Tendre vers une croissance qualitative, non gourmande en emploi, ni en consommation environnementale, reposant sur la matière grise et l’accroissement de la productivité, doit être l’objectif.
La question se pose dès lors des mesures à privilégier. Outre la réforme proposée par Idea, la Chambre de commerce estime que le maintien d’un système de pension se caractérisant par une redistribution soutenable financièrement et équitable entre générations passera par une hausse de la productivité, qui est atone depuis de nombreuses années au Luxembourg.

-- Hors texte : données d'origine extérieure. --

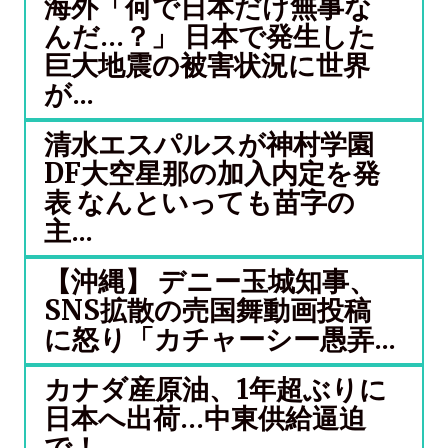
海外「何で日本だけ無事な
んだ…？」 日本で発生した
巨大地震の被害状況に世界
が...
清水エスパルスが神村学園
DF大空星那の加入内定を発
表 なんといっても苗字の
主...
【沖縄】 デニー玉城知事、
SNS拡散の売国舞動画投稿
に怒り「カチャーシー愚弄...
カナダ産原油、1年超ぶりに
日本へ出荷…中東供給逼迫
で！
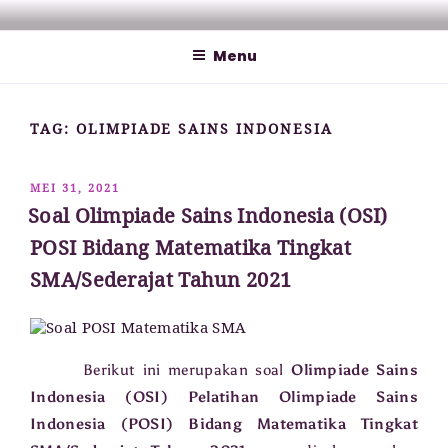
Lompat
MATHCYBER1997
God used beautiful mathematics in creating the world – Paul
ke
Dirac
Menu
konten
TAG:
OLIMPIADE SAINS INDONESIA
DIPOSKAN
MEI 31, 2021
PADA
Soal Olimpiade Sains Indonesia (OSI)
POSI Bidang Matematika Tingkat
SMA/Sederajat Tahun 2021
Berikut ini merupakan soal
Olimpiade Sains
Indonesia (OSI) Pelatihan Olimpiade Sains
Indonesia (POSI) Bidang Matematika Tingkat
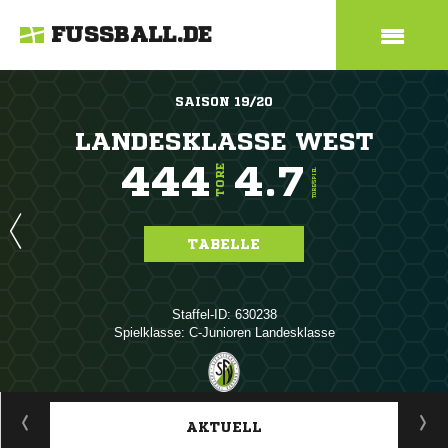
FUSSBALL.DE
SAISON 19/20
LANDESKLASSE WEST
444
4.7
TORE
TORE/SPIEL
TABELLE
Staffel-ID: 630238
Spielklasse: C-Junioren Landesklasse
ANZEIGE
AKTUELL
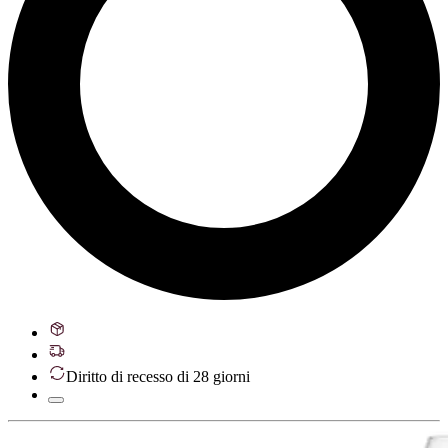
Diritto di recesso di 28 giorni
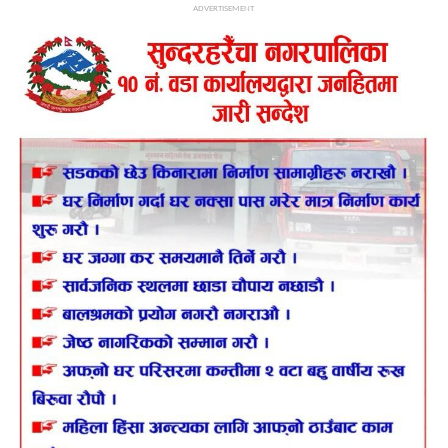
ADVERTISEMENT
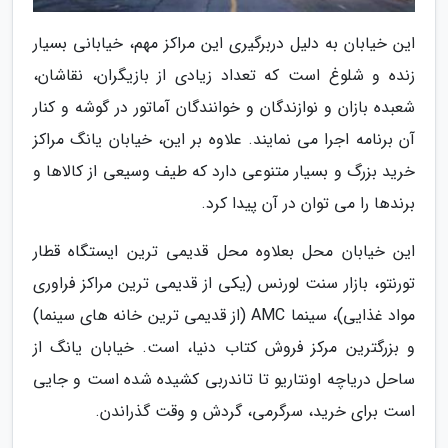
این خیابان به دلیل دربرگیری این مراکز مهم، خیابانی بسیار
زنده و شلوغ است که تعداد زیادی از بازیگران، نقاشان،
شعبده بازان و نوازندگان و خوانندگان آماتور در گوشه و کنار
آن برنامه اجرا می نمایند. علاوه بر این، خیابان یانگ مراکز
خرید بزرگ و بسیار متنوعی دارد که طیف وسیعی از کالاها و
برندها را می توان در آن پیدا کرد.
این خیابان محل بعلاوه محل قدیمی ترین ایستگاه قطار
تورنتو، بازار سنت لورنس (یکی از قدیمی ترین مراکز فراوری
مواد غذایی)، سینما AMC (از قدیمی ترین خانه های سینما)
و بزرگترین مرکز فروش کتاب دنیا، است. خیابان یانگ از
ساحل دریاچه اونتاریو تا تاندربی کشیده شده است و جایی
است برای خرید، سرگرمی، گردش و وقت گذراندن.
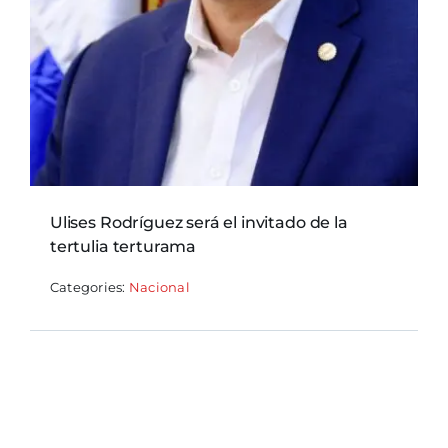
Ulises Rodríguez será el invitado de la
tertulia terturama
Categories:
Nacional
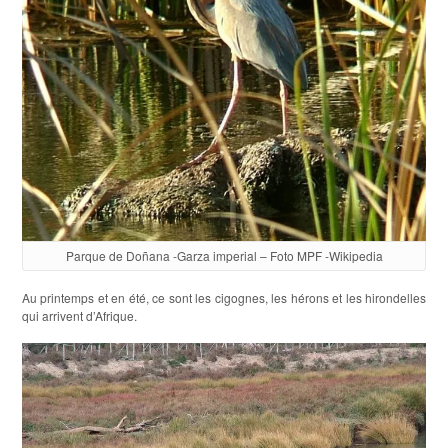
Parque de Doñana -Garza imperial – Foto MPF -Wikipedia
Au printemps et en été, ce sont les cigognes, les hérons et les hirondelles
qui arrivent d’Afrique.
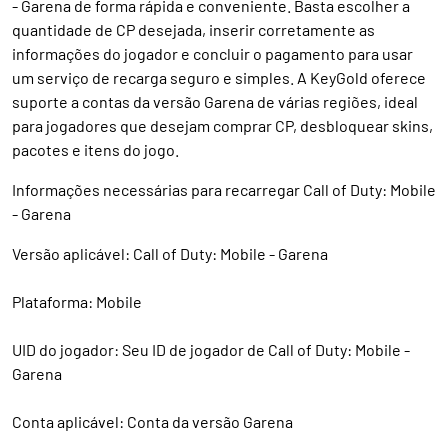
- Garena de forma rápida e conveniente. Basta escolher a
quantidade de CP desejada, inserir corretamente as
informações do jogador e concluir o pagamento para usar
um serviço de recarga seguro e simples. A KeyGold oferece
suporte a contas da versão Garena de várias regiões, ideal
para jogadores que desejam comprar CP, desbloquear skins,
pacotes e itens do jogo.
Informações necessárias para recarregar Call of Duty: Mobile
- Garena
Versão aplicável: Call of Duty: Mobile - Garena
Plataforma: Mobile
UID do jogador: Seu ID de jogador de Call of Duty: Mobile -
Garena
Conta aplicável: Conta da versão Garena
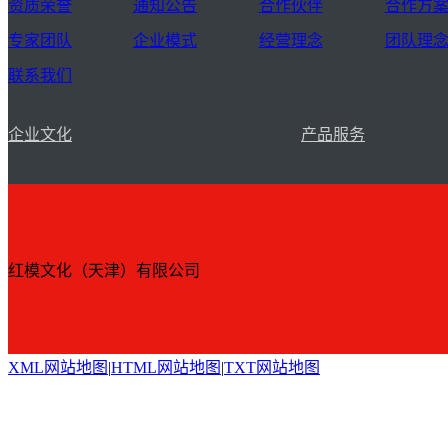
资质荣誉
通知公告
合作伙伴
合作方
专家团队
企业模式
经营理念
团队理
联系我们
企业文化
产品服务
红模文化（天津）有限公司
XML网站地图
|
HTML网站地图
|
TXT网站地图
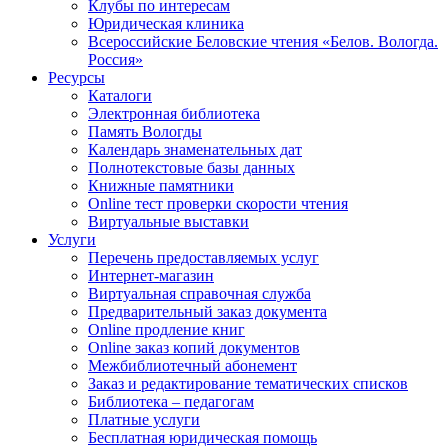
Клубы по интересам
Юридическая клиника
Всероссийские Беловские чтения «Белов. Вологда.
Россия»
Ресурсы
Каталоги
Электронная библиотека
Память Вологды
Календарь знаменательных дат
Полнотекстовые базы данных
Книжные памятники
Online тест проверки скорости чтения
Виртуальные выставки
Услуги
Перечень предоставляемых услуг
Интернет-магазин
Виртуальная справочная служба
Предварительный заказ документа
Online продление книг
Online заказ копий документов
Межбиблиотечный абонемент
Заказ и редактирование тематических списков
Библиотека – педагогам
Платные услуги
Бесплатная юридическая помощь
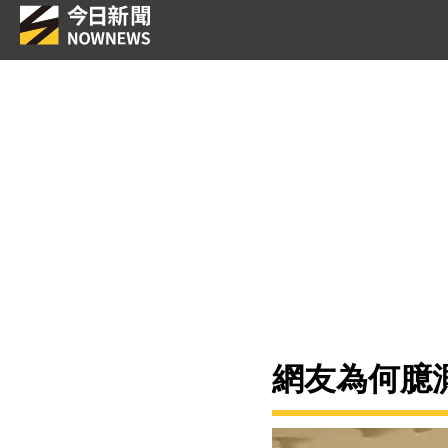
網友為何臆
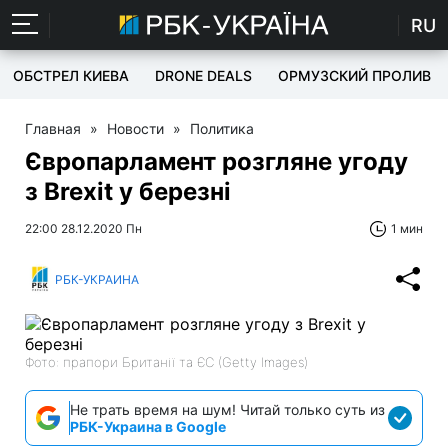
RU
ОБСТРЕЛ КИЕВА
DRONE DEALS
ОРМУЗСКИЙ ПРОЛИВ
Главная
»
Новости
»
Политика
Європарламент розгляне угоду
з Brexit у березні
22:00 28.12.2020 Пн
1 мин
РБК-УКРАИНА
Фото: прапори Британії та ЄС (Getty Images)
Не трать время на шум! Читай только суть из
РБК-Украина в Google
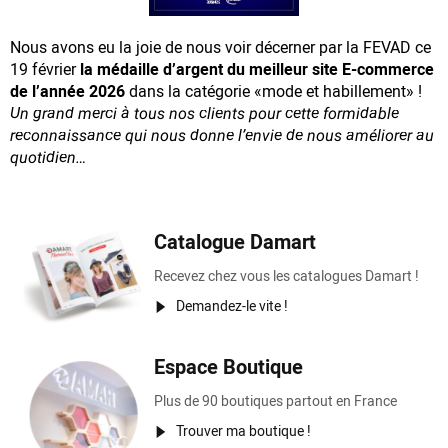
Nous avons eu la joie de nous voir décerner par la FEVAD ce
19 février
la médaille d’argent du meilleur site E-commerce
de l’année 2026
dans la catégorie «mode et habillement» !
Un grand merci à tous nos clients pour cette formidable
reconnaissance
qui nous donne l’envie de nous améliorer au
quotidien…
Catalogue Damart
Recevez chez vous les catalogues Damart !
Demandez-le vite !
Espace Boutique
Plus de 90 boutiques partout en France
Trouver ma boutique !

En effet, les recettes du régime dépendent de la masse cotisable, qui progresse en fonction du marché de l’emploi, des salaires réels (productivité du travail) et de l’inflation. Si une forte évolution des actifs, et donc des cotisants, permettrait de générer davantage de recettes, il faudrait [4], selon l’IGSS, 1.715.000 assurés en 2070, tranchant ainsi substantiellement avec les 605.000 assurés projetés pour ce même horizon dans le scénario de base. En laissant imaginer les impacts sur le marché du logement et la mobilité… De plus, cet atout d’aujourd’hui que représente une forte évolution des cotisants, représente en même temps les risques de demain, parce que les nombreux cotisants d’aujourd’hui deviendront de toute évidence les pensionnés de demain. Le problème ne serait alors que déplacé.
Dès lors, tendre vers une croissance qualitative, non gourmande en emploi, ni en consommation environnementale, reposant sur la matière grise et l’accroissement de la productivité, doit être l’objectif, et ce afin de conserver à son niveau actuel le taux de cotisation, véritable facteur de compétitivité du pays. Cette croissance est cependant plus facile à souhaiter qu’à réaliser dans les faits.
*Christel Chatelain est directrice des affaires économiques à la Chambre de commerce.
[1] IGSS, Bilan technique du régime général d’assurance pension 2022
[2] Facteur déterminant le rythme d’ajustement des pensions en cours à l’évolution «ambiante» des salaires réels.
[3] L’article 238 du Code de la sécurité sociale impose que la réserve de compensation du régime général d’assurance pension reste supérieure à 1,5 fois le montant des prestations annuelles.
[4] Condition pour que la réserve de compensation du régime général d’assurance pension reste supérieure à 1,5 fois le montant des prestations annuelles, comme prévu par l’article 238 du Code de la sécurité sociale.